Capital Equipment: Computing Cluster Upgrade and Neutrino Detector Laboratory Upgrade
Lead Research Organisation:
University of Warwick
Department Name: Physics
Abstract
The scope of the proposed research lies in five distinct areas: Higgs studies and new phenomena searches at ATLAS; the physics of particles containing the beauty quark at LHCb; the physics of neutrinos with T2K, SuperNEMO and LBNE; accelerator research and development for new high intensity proton, muon and neutrino beams; detector R&D. It also includes Outreach and Knowledge Exchange programmes. In more detail:
o The ATLAS experiment at CERN is a general purpose detector operating at the LHC. Our participation in the experiment is growing with the recent appointment of a new professor in the area, as well as two new postdoctoral fellows. Our proposed effort will be to support the experiment by contributing to its ability to identify interesting events rapidly for recording and further analysis. We will also continue our detailed studies of the properties of the recently discovered Higgs boson, thought to be the particle which couples to all matter, giving it mass. We will do this by helping to optimise the search for its decays to pairs of tau leptons, heavy relatives of the electron.
o We aim to further our research into matter/anti-matter asymmetry (CP Violation) in the decays of Beauty mesons at the LHCb experiment. This is important, because we have shown in past experiments that the leading source of CP violation at the weak scale is consistent with the Standard Model mechanism of CP violation. However, cosmological considerations indicate that there should be other sources of CP violation in Nature, so we aim to make further sensitive tests with beauty mesons, in order to see if any evidence for additional sources of CP violation or other new physics in Nature may appear in such decays.
o The elucidation of the properties of neutrinos. These are very light, neutral particles which are emitted, for example, by the sun, and in radioactive beta decay. These mysterious particles are known to oscillate, ie. transmute from one type to another, while they propagate. We built part of the T2K experiment which studies these phenomena in Japan. Analyses of data taken at the experiment gave early hints of the previously unobserved oscillations of muon to electron type neutrinos, and more recent observations have confirmed this. We aim to continue running this experiment, to study these effects in greater detail. The largeness of the effect offers the chance to go on to look for asymmetries between the oscillations of neutrinos and anti-neutrinos. We further plan to contribute to the SuperNEMO experiment, which aims to determine the nature of the neutrino as so called Dirac or Majorana particle. The former has distinct anti-particles, while the latter is its own antiparticle. This question may be resolved by searching for double beta decay accompanied by no neutrinos. We will contribute to the analysis of data obtained by a "demonstrator module" attempting to observe such decays.

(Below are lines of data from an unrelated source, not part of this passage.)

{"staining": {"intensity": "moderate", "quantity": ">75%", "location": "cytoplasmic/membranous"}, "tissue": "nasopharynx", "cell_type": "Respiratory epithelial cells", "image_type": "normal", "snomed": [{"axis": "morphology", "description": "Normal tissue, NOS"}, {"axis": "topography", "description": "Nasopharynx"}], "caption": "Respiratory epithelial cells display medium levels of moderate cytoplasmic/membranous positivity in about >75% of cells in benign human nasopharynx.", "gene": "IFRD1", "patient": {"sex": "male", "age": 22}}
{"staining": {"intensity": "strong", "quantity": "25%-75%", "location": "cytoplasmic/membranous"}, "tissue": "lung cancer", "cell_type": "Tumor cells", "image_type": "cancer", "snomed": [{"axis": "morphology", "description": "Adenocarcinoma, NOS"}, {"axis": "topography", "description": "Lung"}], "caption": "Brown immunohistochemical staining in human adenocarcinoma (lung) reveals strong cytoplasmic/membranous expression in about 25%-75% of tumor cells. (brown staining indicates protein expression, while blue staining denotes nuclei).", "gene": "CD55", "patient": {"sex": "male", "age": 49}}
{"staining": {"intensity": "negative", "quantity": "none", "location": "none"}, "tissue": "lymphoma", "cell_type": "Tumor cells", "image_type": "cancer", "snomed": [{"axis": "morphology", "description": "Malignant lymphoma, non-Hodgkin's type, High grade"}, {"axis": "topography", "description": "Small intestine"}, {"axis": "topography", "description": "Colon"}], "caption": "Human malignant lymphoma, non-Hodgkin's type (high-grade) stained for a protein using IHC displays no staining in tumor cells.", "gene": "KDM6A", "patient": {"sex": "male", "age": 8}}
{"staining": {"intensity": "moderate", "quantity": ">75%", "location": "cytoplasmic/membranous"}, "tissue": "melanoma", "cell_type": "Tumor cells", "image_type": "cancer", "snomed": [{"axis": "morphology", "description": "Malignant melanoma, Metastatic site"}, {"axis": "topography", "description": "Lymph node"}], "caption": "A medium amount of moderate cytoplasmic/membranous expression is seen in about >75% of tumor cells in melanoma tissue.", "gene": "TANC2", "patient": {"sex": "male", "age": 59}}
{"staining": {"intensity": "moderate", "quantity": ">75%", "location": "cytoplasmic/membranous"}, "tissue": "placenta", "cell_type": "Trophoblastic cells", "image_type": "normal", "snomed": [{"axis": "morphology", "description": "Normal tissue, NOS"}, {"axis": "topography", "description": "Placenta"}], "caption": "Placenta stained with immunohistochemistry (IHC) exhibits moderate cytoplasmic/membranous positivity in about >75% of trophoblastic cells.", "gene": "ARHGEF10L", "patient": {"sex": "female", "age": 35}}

o We propose to continue our research and development of high power accelerators for the generation of proton, muon and neutrino beams. We have in mind future neutrino factories, although other machines could benefit from our research. Such neutrino factories, if built, would continue to develop the theme of research into neutrino oscillations and matter-antimatter asymmetry of neutrinos outlined above. Such machines could also bring many benefits to medicine and industry.
o We propose to continue our research and development of position- and energy-sensitive detectors for applications in neutrino experiments and with potential spin-off applications in industry. A particular focus of this effort is the LBNE neutrino oscillation experiment.
o We will continue to develop our outreach programme which includes activities for local schools and articles in popular science publications.
o Supported by a strong University strategy and ethos in KE, we will continue to pursue all avenues for possible knowledge exchange.
o The ATLAS experiment at CERN is a general purpose detector operating at the LHC. Our participation in the experiment is growing with the recent appointment of a new professor in the area, as well as two new postdoctoral fellows. Our proposed effort will be to support the experiment by contributing to its ability to identify interesting events rapidly for recording and further analysis. We will also continue our detailed studies of the properties of the recently discovered Higgs boson, thought to be the particle which couples to all matter, giving it mass. We will do this by helping to optimise the search for its decays to pairs of tau leptons, heavy relatives of the electron.
o We aim to further our research into matter/anti-matter asymmetry (CP Violation) in the decays of Beauty mesons at the LHCb experiment. This is important, because we have shown in past experiments that the leading source of CP violation at the weak scale is consistent with the Standard Model mechanism of CP violation. However, cosmological considerations indicate that there should be other sources of CP violation in Nature, so we aim to make further sensitive tests with beauty mesons, in order to see if any evidence for additional sources of CP violation or other new physics in Nature may appear in such decays.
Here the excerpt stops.